— Assignment —
Extract the records in full, leaving every picture out.

— Records supplied —
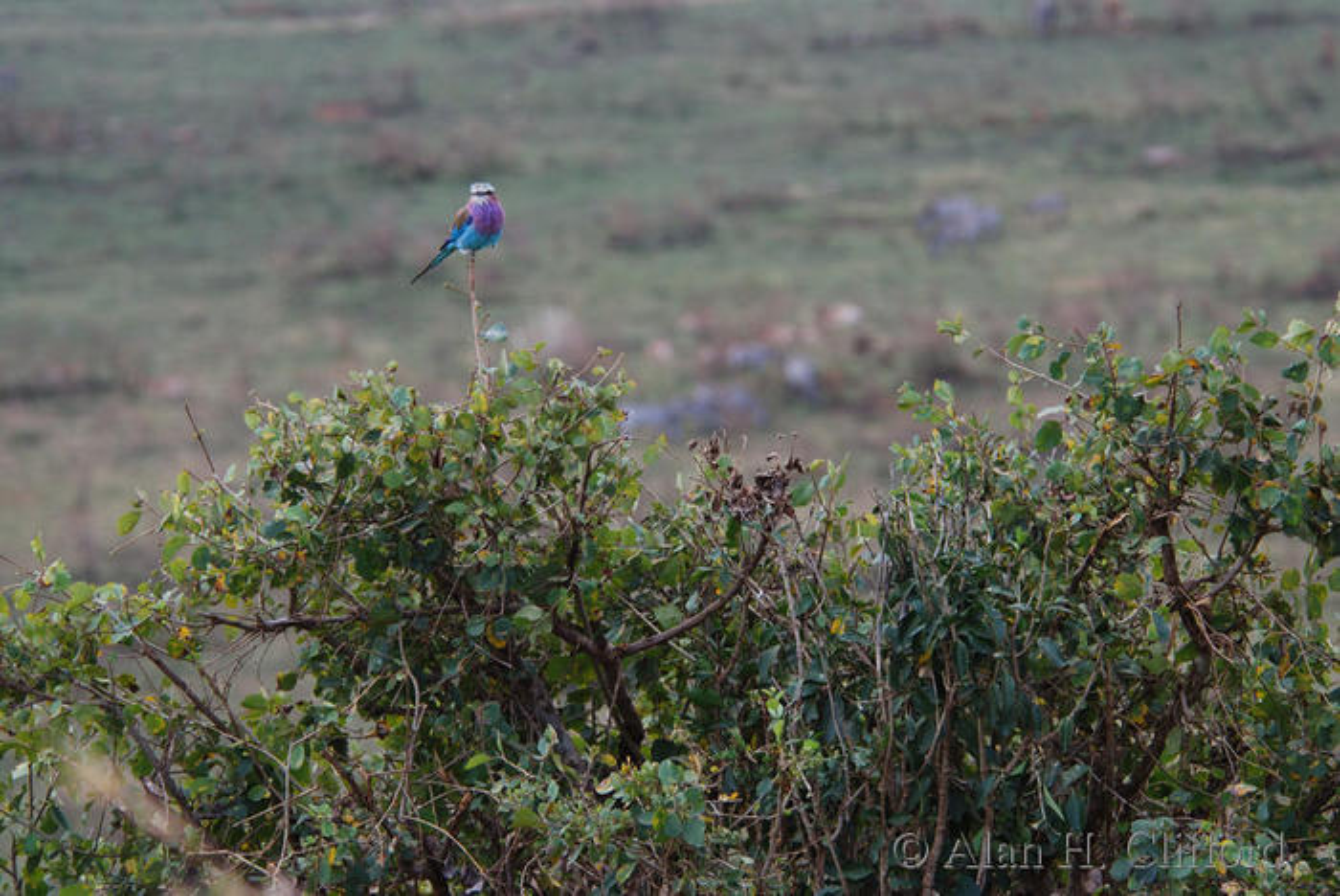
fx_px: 9779
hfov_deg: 7.8
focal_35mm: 262
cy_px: 448
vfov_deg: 5.2
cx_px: 670
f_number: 5.3
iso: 100
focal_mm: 175
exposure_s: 1/80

— Exercise result —
fx_px: 9779
hfov_deg: 7.8
focal_35mm: 262
cy_px: 448
vfov_deg: 5.2
cx_px: 670
f_number: 5.3
iso: 100
focal_mm: 175
exposure_s: 1/80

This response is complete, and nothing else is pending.